Bibliographie principale

Joël Mamet (2020), Piaget, avant - pendant - après LIP: Charles Piaget, une figure du mouvement ouvrier international, biographie, Besançon, Éditions du Sékoya, 295 p. https://wordpress.editionsekoya.com/piaget-lip


Donald Reid (2018), Opening the Gates: the Lip affair, 1968-1981, London ; New-York, Verso, 2018, 492 p. Édition française (2020), L’affaire LIP, 1968-1981, Rennes, Presses universitaires de Rennes, "Histoire" 2020, 538 p. Préface de Patrick Fridenson, traduction d’Hélène Chuquet.


Pour les autres références, voir les notes au fil du texte.


Notes


[1] Lire notamment Opening the Gates: The Lip Affair, 1968-1981 (London: Verso Books, 2018) par l’historien américain Donald Reid.

[2] Pour Donald Reid (2018), la période est plus longue: elle débute avec les évènements de mai 1968 et s’achève au moment de l’élection de François Mitterrand en 1981.

[3] En 1973, 70% des salariés de Lip étaient dans l’organisation syndicale à laquelle Piaget appartenait (Mamet, 2020, p. 193).

[4] L’écrivain Maurice Clavel titre son livre publié chez Grasset en 1974: Les Paroissiens de Palente du nom du quartier où était située l’usine à partir de 1960.

[5] Mamet, 2020, p. 74.

[6] Au début des années 1970, le groupe américain Kelton-Timex compte près de 3000 salariés à Besançon. Ils ne sont plus qu’une centaine aujourd’hui sous le nom de Fralsen, membre du groupe Timex (Mamet, 2020, p. 259).

[7] Dédicace du Général de Gaulle, décembre 1958, voir Marie-Pia Coustans et Daniel Galazzo (2017), Lip, des heures à compter, Éditions Glénat, p. 140.

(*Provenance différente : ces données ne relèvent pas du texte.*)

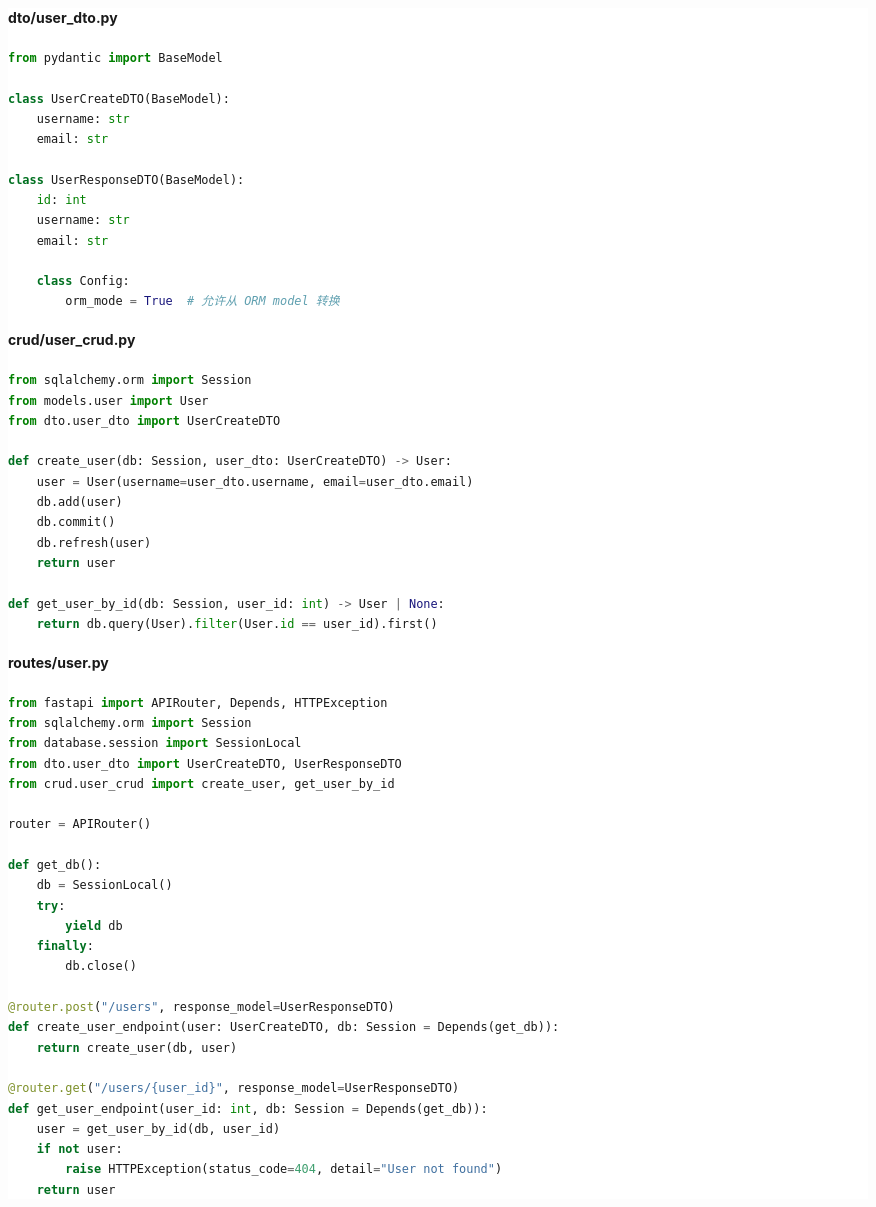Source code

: #### dto/user_dto.py

```python
from pydantic import BaseModel

class UserCreateDTO(BaseModel):
    username: str
    email: str

class UserResponseDTO(BaseModel):
    id: int
    username: str
    email: str

    class Config:
        orm_mode = True  # 允许从 ORM model 转换
```

#### crud/user_crud.py

```python
from sqlalchemy.orm import Session
from models.user import User
from dto.user_dto import UserCreateDTO

def create_user(db: Session, user_dto: UserCreateDTO) -> User:
    user = User(username=user_dto.username, email=user_dto.email)
    db.add(user)
    db.commit()
    db.refresh(user)
    return user

def get_user_by_id(db: Session, user_id: int) -> User | None:
    return db.query(User).filter(User.id == user_id).first()
```

#### routes/user.py

```python
from fastapi import APIRouter, Depends, HTTPException
from sqlalchemy.orm import Session
from database.session import SessionLocal
from dto.user_dto import UserCreateDTO, UserResponseDTO
from crud.user_crud import create_user, get_user_by_id

router = APIRouter()

def get_db():
    db = SessionLocal()
    try:
        yield db
    finally:
        db.close()

@router.post("/users", response_model=UserResponseDTO)
def create_user_endpoint(user: UserCreateDTO, db: Session = Depends(get_db)):
    return create_user(db, user)

@router.get("/users/{user_id}", response_model=UserResponseDTO)
def get_user_endpoint(user_id: int, db: Session = Depends(get_db)):
    user = get_user_by_id(db, user_id)
    if not user:
        raise HTTPException(status_code=404, detail="User not found")
    return user
```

[8] Le Suisse Ébauche SA est membre du consortium suisse ASUAG (en français Société Générale de l'Horlogerie Suisse SA) composé de 18 entreprises (une préfiguration de Swatch Groupe SA, actuel numéro un mondial de l’horlogerie avec 160 usines au total selon Wikipedia).

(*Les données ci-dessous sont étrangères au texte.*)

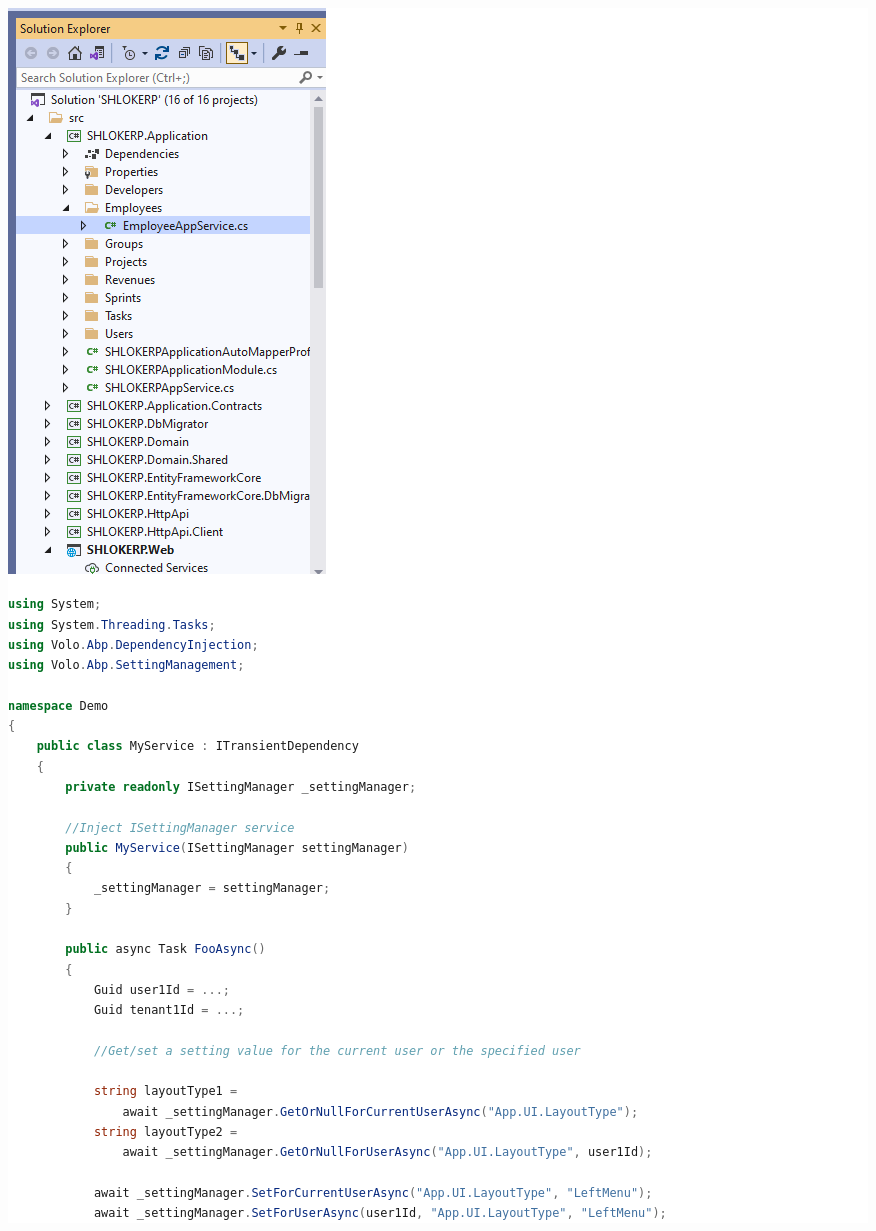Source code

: ![alt text](../_images/Modules/ApplicationProject.png)

```c#
using System;
using System.Threading.Tasks;
using Volo.Abp.DependencyInjection;
using Volo.Abp.SettingManagement;

namespace Demo
{
    public class MyService : ITransientDependency
    {
        private readonly ISettingManager _settingManager;

        //Inject ISettingManager service
        public MyService(ISettingManager settingManager)
        {
            _settingManager = settingManager;
        }

        public async Task FooAsync()
        {
            Guid user1Id = ...;
            Guid tenant1Id = ...;

            //Get/set a setting value for the current user or the specified user
            
            string layoutType1 =
                await _settingManager.GetOrNullForCurrentUserAsync("App.UI.LayoutType");
            string layoutType2 =
                await _settingManager.GetOrNullForUserAsync("App.UI.LayoutType", user1Id);

            await _settingManager.SetForCurrentUserAsync("App.UI.LayoutType", "LeftMenu");
            await _settingManager.SetForUserAsync(user1Id, "App.UI.LayoutType", "LeftMenu");

```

[9] Charles Piaget (2021), On fabrique, on vend, on se paie: Lip 1973, Paris, Éditions Syllepse, coll. "Coup pour coup", 80 p.

[10] Paris Match 1973 (Mamet, 2020, p. 182).

[11] Mamet, 2020, p. 145.

[12] Mamet, 2020, p. 176.

[13] Voir "La parabole des carnets", Mamet, 2020 p.87.

[14] La force du collectif: Entretien avec Charles Piaget, Montreuil, Libertalia, coll. "À Boulets rouges", 2012, 64 p.

[15] Collectif, L’élection présidentielle de mai 1974: après la mort de Georges Pompidou, Broché, Paris, 1974.

[16] Il deviendra Directeur général de la Fnac en 1980.

[17] Jean-Claude Sensemat, entrepreneur du Gers (Mamet, 2020, p. 276).

[18] L'université Bourgogne Franche Comté possède l'École nationale supérieure de mécanique et des microtechniques.